DATA TO PROCESS:

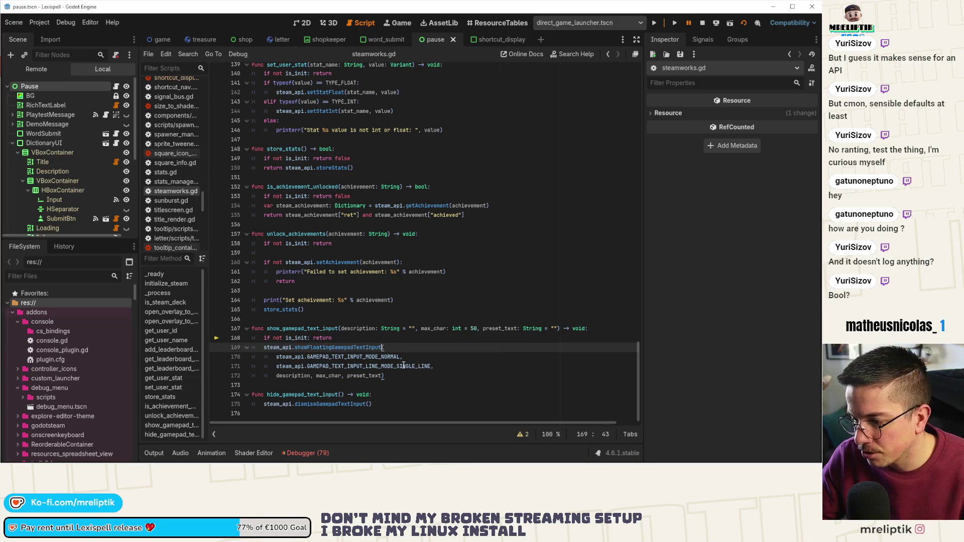
pyautogui.press('ctrl+s')
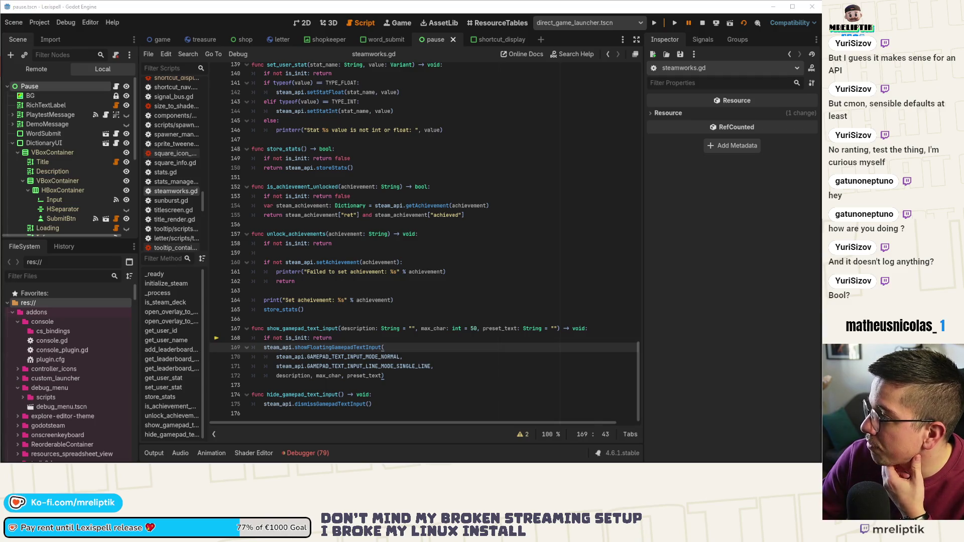
# Step: Add a '300, 800, 500, 300,' argument line to the call, save, and relaunch the game
pyautogui.click(366, 357)
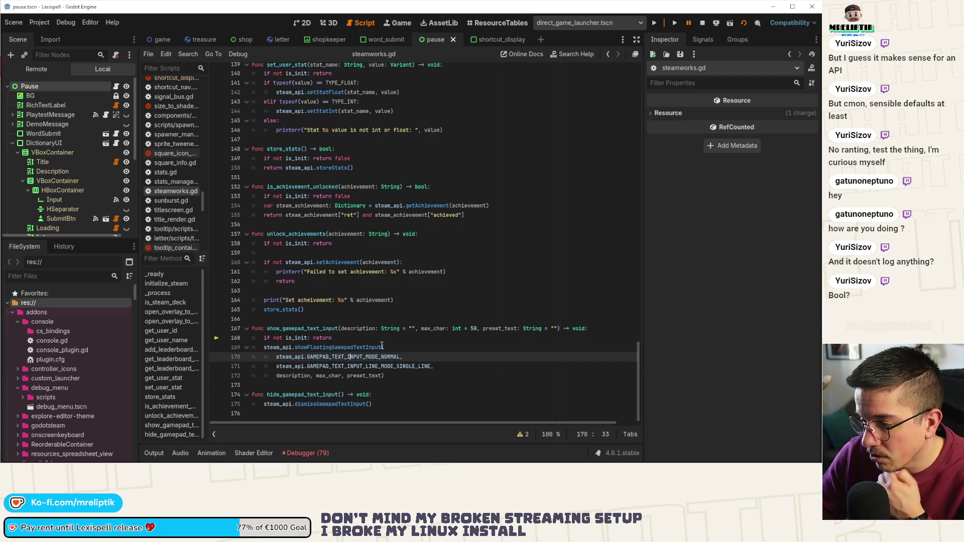
pyautogui.click(446, 363)
pyautogui.press('Return')
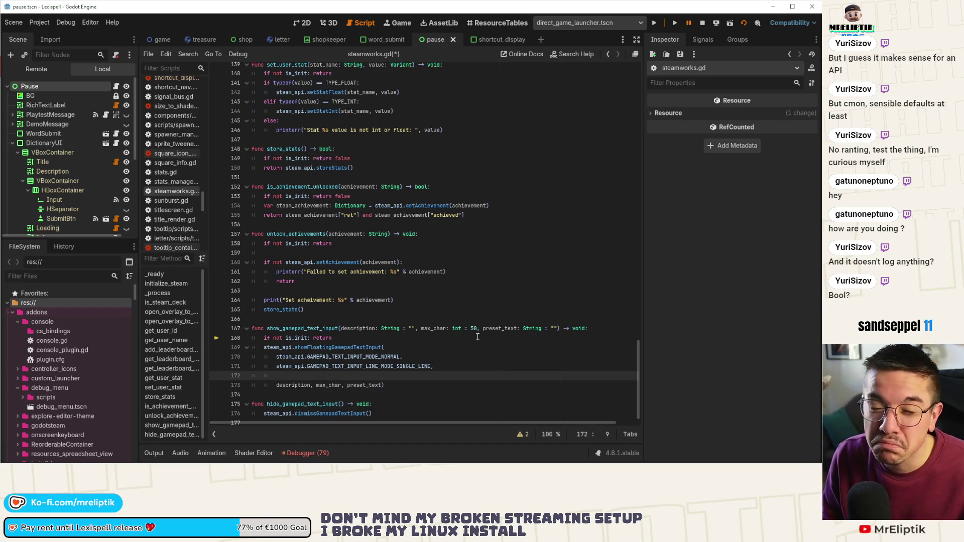
pyautogui.write('300,')
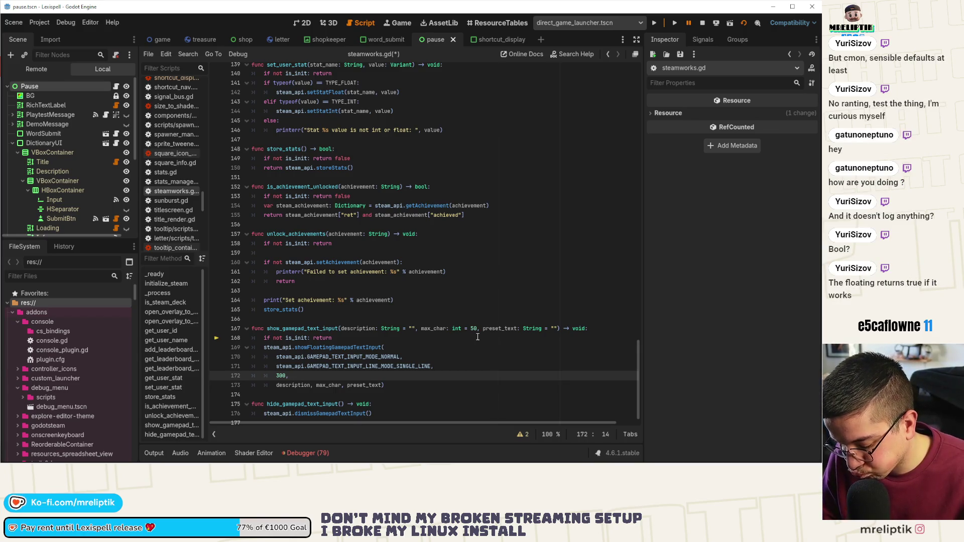
pyautogui.write('1500')
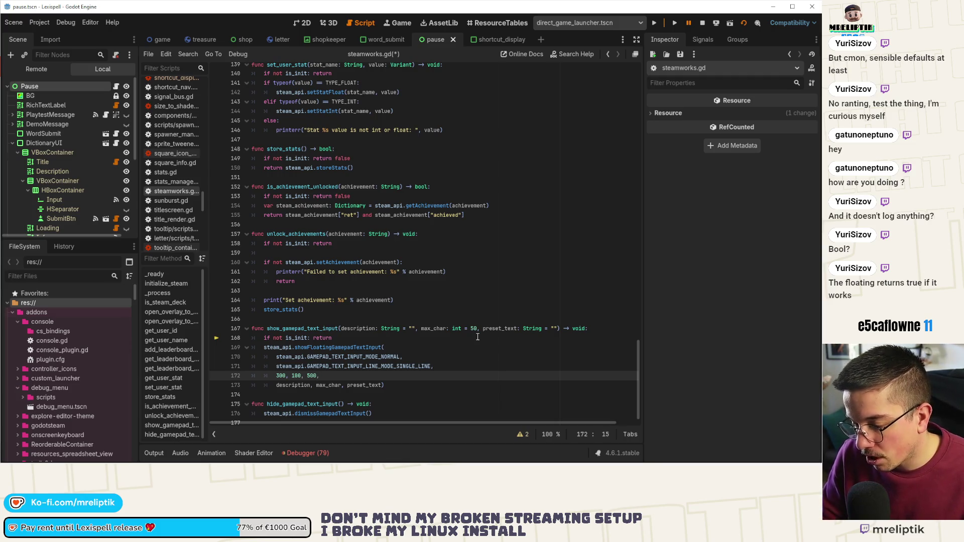
pyautogui.press('BackSpace')
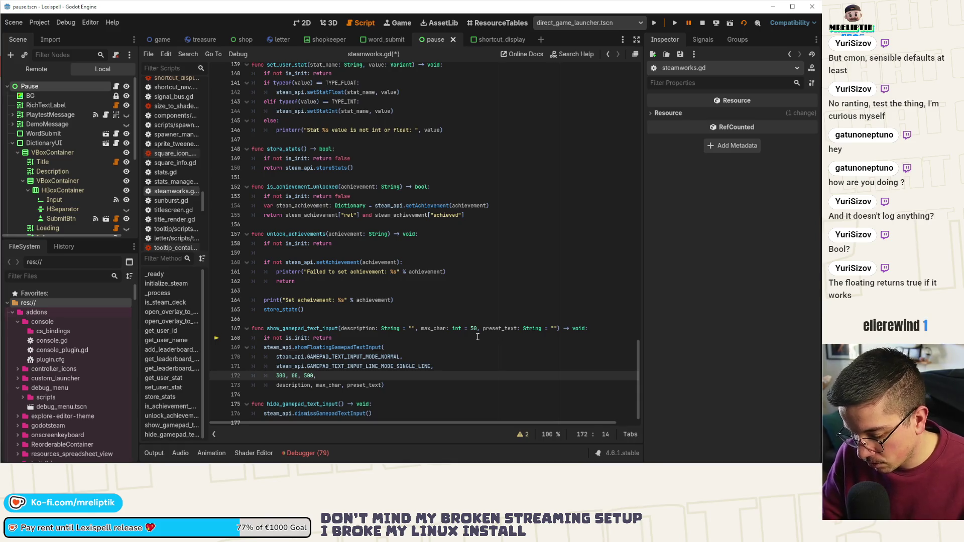
pyautogui.write('8,')
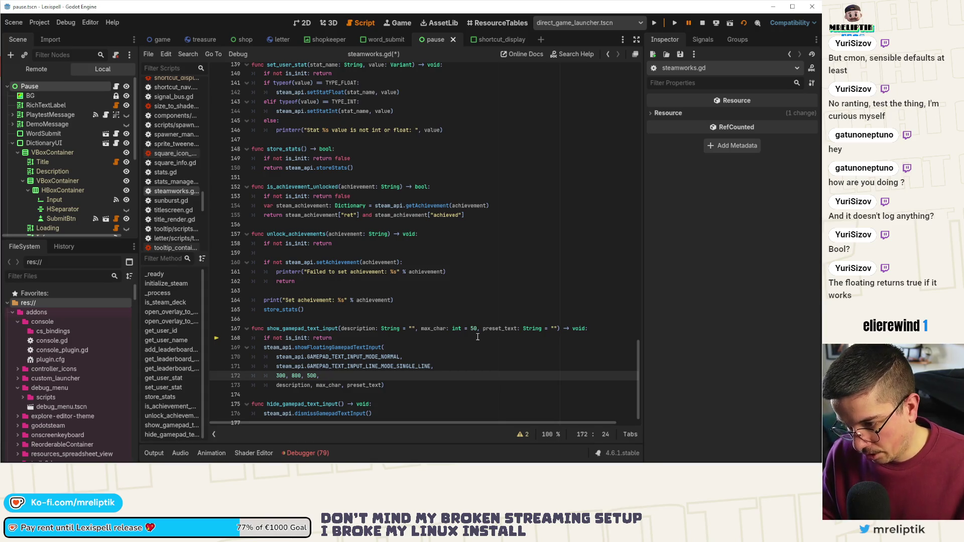
pyautogui.press('ctrl+s')
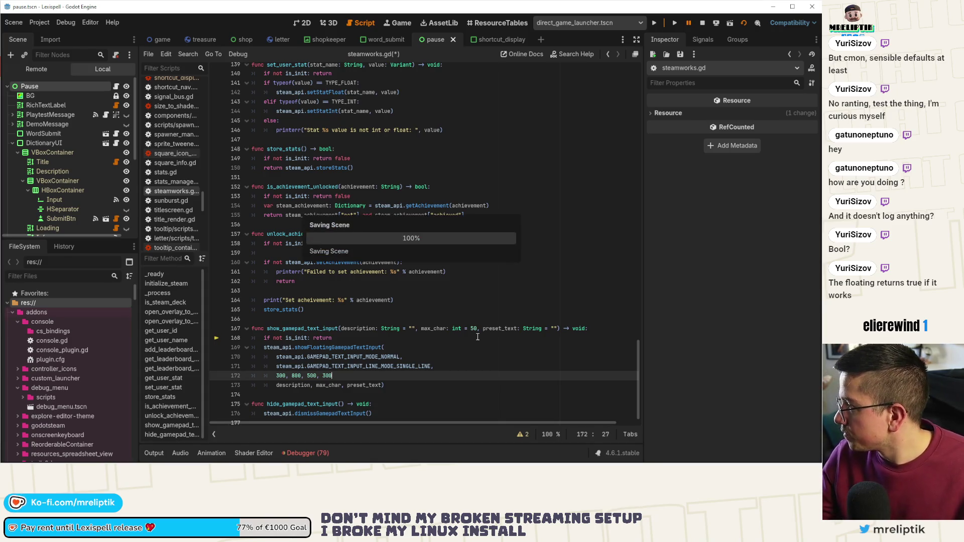
pyautogui.write(',')
pyautogui.press('ctrl+s')
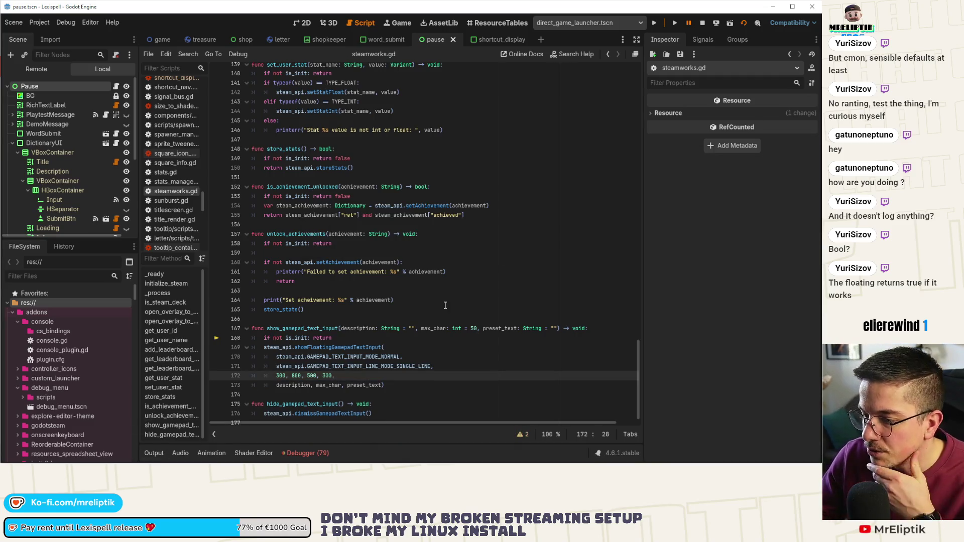
pyautogui.click(321, 309)
pyautogui.click(674, 23)
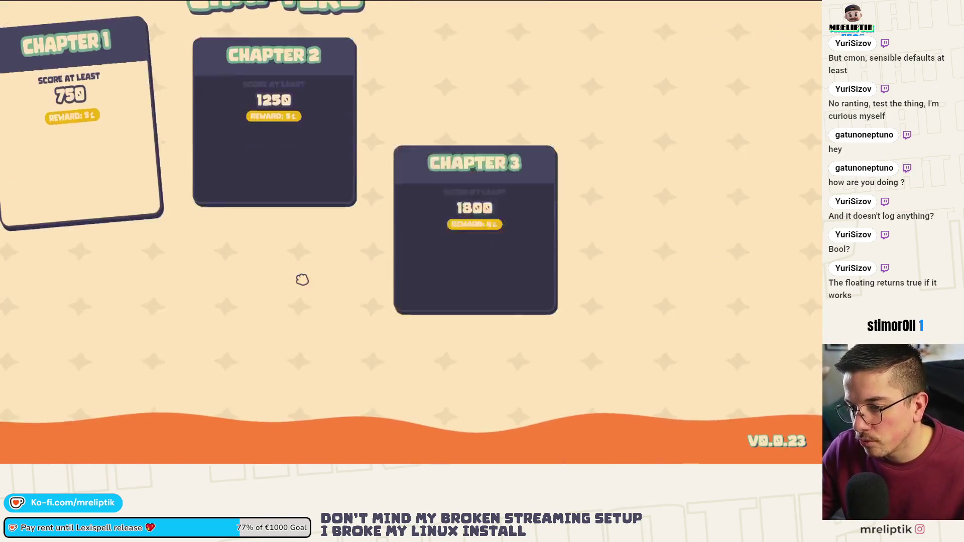
# Step: Pause the game and continue past the breakpoint to reveal the expected-5-arguments Invalid call error
pyautogui.press('Escape')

AIM OF THE EXERCISE:
Before handing back the copy, remove the pictures; otherwise print the data exactly.

SOLUTION:
pyautogui.press('ctrl+s')
# Step: Add a '300, 800, 500, 300,' argument line to the call, save, and relaunch the game
pyautogui.click(366, 357)
pyautogui.click(446, 363)
pyautogui.press('Return')
pyautogui.write('300,')
pyautogui.write('1500')
pyautogui.press('BackSpace')
pyautogui.write('8,')
pyautogui.press('ctrl+s')
pyautogui.write(',')
pyautogui.press('ctrl+s')
pyautogui.click(321, 309)
pyautogui.click(674, 23)
# Step: Pause the game and continue past the breakpoint to reveal the expected-5-arguments Invalid call error
pyautogui.press('Escape')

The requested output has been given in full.